*STATED PROBLEM*. Copy every line of the entries below word for word, keeping each character, space and punctuation mark unchanged.

-- start EXTRACTED INFORMATION --

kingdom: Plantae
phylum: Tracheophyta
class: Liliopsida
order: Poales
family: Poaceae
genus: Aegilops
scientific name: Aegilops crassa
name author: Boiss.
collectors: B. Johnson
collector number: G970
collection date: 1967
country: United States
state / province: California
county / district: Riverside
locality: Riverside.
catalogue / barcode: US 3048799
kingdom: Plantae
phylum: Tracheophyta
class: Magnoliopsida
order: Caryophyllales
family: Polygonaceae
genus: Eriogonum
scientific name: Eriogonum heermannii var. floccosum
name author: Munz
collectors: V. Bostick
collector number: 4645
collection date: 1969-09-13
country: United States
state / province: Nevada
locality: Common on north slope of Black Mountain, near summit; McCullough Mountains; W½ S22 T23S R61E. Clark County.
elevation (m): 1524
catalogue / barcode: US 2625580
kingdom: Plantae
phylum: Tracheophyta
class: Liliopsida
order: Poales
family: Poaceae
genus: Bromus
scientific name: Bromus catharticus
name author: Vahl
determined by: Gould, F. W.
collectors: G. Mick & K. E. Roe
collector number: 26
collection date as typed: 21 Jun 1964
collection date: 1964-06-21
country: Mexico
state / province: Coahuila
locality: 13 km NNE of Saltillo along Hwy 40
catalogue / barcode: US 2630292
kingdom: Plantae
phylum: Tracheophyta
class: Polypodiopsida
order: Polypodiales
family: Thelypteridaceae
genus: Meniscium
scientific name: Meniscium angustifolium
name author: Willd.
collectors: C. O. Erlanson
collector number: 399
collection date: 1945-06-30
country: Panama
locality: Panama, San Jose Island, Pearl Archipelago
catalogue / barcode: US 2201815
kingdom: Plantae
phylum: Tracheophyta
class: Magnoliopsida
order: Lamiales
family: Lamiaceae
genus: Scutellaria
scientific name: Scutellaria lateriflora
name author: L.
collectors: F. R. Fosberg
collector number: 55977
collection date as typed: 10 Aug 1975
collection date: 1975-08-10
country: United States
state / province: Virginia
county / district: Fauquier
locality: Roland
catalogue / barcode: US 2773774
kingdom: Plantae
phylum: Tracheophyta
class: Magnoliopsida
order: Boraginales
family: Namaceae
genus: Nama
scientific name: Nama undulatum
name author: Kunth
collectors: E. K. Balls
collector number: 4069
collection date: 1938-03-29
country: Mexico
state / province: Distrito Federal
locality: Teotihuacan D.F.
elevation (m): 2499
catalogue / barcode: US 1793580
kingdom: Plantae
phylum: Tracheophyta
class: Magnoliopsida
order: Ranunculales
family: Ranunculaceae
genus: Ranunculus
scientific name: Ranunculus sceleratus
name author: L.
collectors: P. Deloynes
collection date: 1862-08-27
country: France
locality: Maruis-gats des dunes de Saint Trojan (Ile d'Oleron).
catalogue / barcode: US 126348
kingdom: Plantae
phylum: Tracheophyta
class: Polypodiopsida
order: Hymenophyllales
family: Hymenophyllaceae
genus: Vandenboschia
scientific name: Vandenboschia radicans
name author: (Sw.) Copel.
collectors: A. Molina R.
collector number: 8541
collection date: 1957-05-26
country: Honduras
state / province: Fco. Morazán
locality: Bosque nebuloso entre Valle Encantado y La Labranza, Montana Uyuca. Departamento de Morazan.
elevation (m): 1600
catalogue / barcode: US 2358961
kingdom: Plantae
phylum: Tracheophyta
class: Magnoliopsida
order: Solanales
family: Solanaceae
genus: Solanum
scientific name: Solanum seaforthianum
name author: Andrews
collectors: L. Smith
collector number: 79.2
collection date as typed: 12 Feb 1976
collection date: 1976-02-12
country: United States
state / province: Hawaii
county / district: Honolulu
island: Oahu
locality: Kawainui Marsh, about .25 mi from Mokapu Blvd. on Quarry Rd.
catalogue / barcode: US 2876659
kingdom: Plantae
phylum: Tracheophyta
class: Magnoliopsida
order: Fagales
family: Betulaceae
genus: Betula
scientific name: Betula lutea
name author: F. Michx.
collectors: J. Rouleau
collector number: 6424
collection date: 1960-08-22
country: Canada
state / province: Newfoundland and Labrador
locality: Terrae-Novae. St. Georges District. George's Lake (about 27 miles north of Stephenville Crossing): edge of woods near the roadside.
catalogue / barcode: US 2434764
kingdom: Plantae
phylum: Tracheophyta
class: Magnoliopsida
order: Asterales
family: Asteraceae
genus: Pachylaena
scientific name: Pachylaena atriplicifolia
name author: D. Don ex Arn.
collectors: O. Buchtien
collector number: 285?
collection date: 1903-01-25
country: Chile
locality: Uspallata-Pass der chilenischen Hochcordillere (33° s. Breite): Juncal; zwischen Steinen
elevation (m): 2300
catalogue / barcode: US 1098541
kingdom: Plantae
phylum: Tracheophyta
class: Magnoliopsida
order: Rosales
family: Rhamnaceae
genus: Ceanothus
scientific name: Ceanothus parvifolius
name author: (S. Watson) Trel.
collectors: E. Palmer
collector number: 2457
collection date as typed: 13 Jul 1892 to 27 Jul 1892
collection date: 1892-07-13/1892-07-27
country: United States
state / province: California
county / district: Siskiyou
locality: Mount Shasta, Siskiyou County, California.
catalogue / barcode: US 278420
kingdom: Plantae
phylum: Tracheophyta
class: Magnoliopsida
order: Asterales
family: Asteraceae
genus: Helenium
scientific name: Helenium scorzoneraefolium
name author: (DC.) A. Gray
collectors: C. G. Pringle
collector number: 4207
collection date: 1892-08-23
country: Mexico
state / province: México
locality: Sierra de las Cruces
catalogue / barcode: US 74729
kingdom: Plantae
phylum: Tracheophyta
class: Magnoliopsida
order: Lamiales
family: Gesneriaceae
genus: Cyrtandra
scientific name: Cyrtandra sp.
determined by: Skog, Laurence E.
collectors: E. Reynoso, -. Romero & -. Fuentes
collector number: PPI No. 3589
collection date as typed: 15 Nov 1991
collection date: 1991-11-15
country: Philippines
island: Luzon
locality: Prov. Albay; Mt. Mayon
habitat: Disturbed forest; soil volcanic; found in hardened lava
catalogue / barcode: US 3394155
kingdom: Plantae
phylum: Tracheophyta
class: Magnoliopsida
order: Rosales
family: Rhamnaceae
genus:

-- end EXTRACTED INFORMATION --

*SOLUTION*.
kingdom: Plantae
phylum: Tracheophyta
class: Liliopsida
order: Poales
family: Poaceae
genus: Aegilops
scientific name: Aegilops crassa
name author: Boiss.
collectors: B. Johnson
collector number: G970
collection date: 1967
country: United States
state / province: California
county / district: Riverside
locality: Riverside.
catalogue / barcode: US 3048799
kingdom: Plantae
phylum: Tracheophyta
class: Magnoliopsida
order: Caryophyllales
family: Polygonaceae
genus: Eriogonum
scientific name: Eriogonum heermannii var. floccosum
name author: Munz
collectors: V. Bostick
collector number: 4645
collection date: 1969-09-13
country: United States
state / province: Nevada
locality: Common on north slope of Black Mountain, near summit; McCullough Mountains; W½ S22 T23S R61E. Clark County.
elevation (m): 1524
catalogue / barcode: US 2625580
kingdom: Plantae
phylum: Tracheophyta
class: Liliopsida
order: Poales
family: Poaceae
genus: Bromus
scientific name: Bromus catharticus
name author: Vahl
determined by: Gould, F. W.
collectors: G. Mick & K. E. Roe
collector number: 26
collection date as typed: 21 Jun 1964
collection date: 1964-06-21
country: Mexico
state / province: Coahuila
locality: 13 km NNE of Saltillo along Hwy 40
catalogue / barcode: US 2630292
kingdom: Plantae
phylum: Tracheophyta
class: Polypodiopsida
order: Polypodiales
family: Thelypteridaceae
genus: Meniscium
scientific name: Meniscium angustifolium
name author: Willd.
collectors: C. O. Erlanson
collector number: 399
collection date: 1945-06-30
country: Panama
locality: Panama, San Jose Island, Pearl Archipelago
catalogue / barcode: US 2201815
kingdom: Plantae
phylum: Tracheophyta
class: Magnoliopsida
order: Lamiales
family: Lamiaceae
genus: Scutellaria
scientific name: Scutellaria lateriflora
name author: L.
collectors: F. R. Fosberg
collector number: 55977
collection date as typed: 10 Aug 1975
collection date: 1975-08-10
country: United States
state / province: Virginia
county / district: Fauquier
locality: Roland
catalogue / barcode: US 2773774
kingdom: Plantae
phylum: Tracheophyta
class: Magnoliopsida
order: Boraginales
family: Namaceae
genus: Nama
scientific name: Nama undulatum
name author: Kunth
collectors: E. K. Balls
collector number: 4069
collection date: 1938-03-29
country: Mexico
state / province: Distrito Federal
locality: Teotihuacan D.F.
elevation (m): 2499
catalogue / barcode: US 1793580
kingdom: Plantae
phylum: Tracheophyta
class: Magnoliopsida
order: Ranunculales
family: Ranunculaceae
genus: Ranunculus
scientific name: Ranunculus sceleratus
name author: L.
collectors: P. Deloynes
collection date: 1862-08-27
country: France
locality: Maruis-gats des dunes de Saint Trojan (Ile d'Oleron).
catalogue / barcode: US 126348
kingdom: Plantae
phylum: Tracheophyta
class: Polypodiopsida
order: Hymenophyllales
family: Hymenophyllaceae
genus: Vandenboschia
scientific name: Vandenboschia radicans
name author: (Sw.) Copel.
collectors: A. Molina R.
collector number: 8541
collection date: 1957-05-26
country: Honduras
state / province: Fco. Morazán
locality: Bosque nebuloso entre Valle Encantado y La Labranza, Montana Uyuca. Departamento de Morazan.
elevation (m): 1600
catalogue / barcode: US 2358961
kingdom: Plantae
phylum: Tracheophyta
class: Magnoliopsida
order: Solanales
family: Solanaceae
genus: Solanum
scientific name: Solanum seaforthianum
name author: Andrews
collectors: L. Smith
collector number: 79.2
collection date as typed: 12 Feb 1976
collection date: 1976-02-12
country: United States
state / province: Hawaii
county / district: Honolulu
island: Oahu
locality: Kawainui Marsh, about .25 mi from Mokapu Blvd. on Quarry Rd.
catalogue / barcode: US 2876659
kingdom: Plantae
phylum: Tracheophyta
class: Magnoliopsida
order: Fagales
family: Betulaceae
genus: Betula
scientific name: Betula lutea
name author: F. Michx.
collectors: J. Rouleau
collector number: 6424
collection date: 1960-08-22
country: Canada
state / province: Newfoundland and Labrador
locality: Terrae-Novae. St. Georges District. George's Lake (about 27 miles north of Stephenville Crossing): edge of woods near the roadside.
catalogue / barcode: US 2434764
kingdom: Plantae
phylum: Tracheophyta
class: Magnoliopsida
order: Asterales
family: Asteraceae
genus: Pachylaena
scientific name: Pachylaena atriplicifolia
name author: D. Don ex Arn.
collectors: O. Buchtien
collector number: 285?
collection date: 1903-01-25
country: Chile
locality: Uspallata-Pass der chilenischen Hochcordillere (33° s. Breite): Juncal; zwischen Steinen
elevation (m): 2300
catalogue / barcode: US 1098541
kingdom: Plantae
phylum: Tracheophyta
class: Magnoliopsida
order: Rosales
family: Rhamnaceae
genus: Ceanothus
scientific name: Ceanothus parvifolius
name author: (S. Watson) Trel.
collectors: E. Palmer
collector number: 2457
collection date as typed: 13 Jul 1892 to 27 Jul 1892
collection date: 1892-07-13/1892-07-27
country: United States
state / province: California
county / district: Siskiyou
locality: Mount Shasta, Siskiyou County, California.
catalogue / barcode: US 278420
kingdom: Plantae
phylum: Tracheophyta
class: Magnoliopsida
order: Asterales
family: Asteraceae
genus: Helenium
scientific name: Helenium scorzoneraefolium
name author: (DC.) A. Gray
collectors: C. G. Pringle
collector number: 4207
collection date: 1892-08-23
country: Mexico
state / province: México
locality: Sierra de las Cruces
catalogue / barcode: US 74729
kingdom: Plantae
phylum: Tracheophyta
class: Magnoliopsida
order: Lamiales
family: Gesneriaceae
genus: Cyrtandra
scientific name: Cyrtandra sp.
determined by: Skog, Laurence E.
collectors: E. Reynoso, -. Romero & -. Fuentes
collector number: PPI No. 3589
collection date as typed: 15 Nov 1991
collection date: 1991-11-15
country: Philippines
island: Luzon
locality: Prov. Albay; Mt. Mayon
habitat: Disturbed forest; soil volcanic; found in hardened lava
catalogue / barcode: US 3394155
kingdom: Plantae
phylum: Tracheophyta
class: Magnoliopsida
order: Rosales
family: Rhamnaceae
genus:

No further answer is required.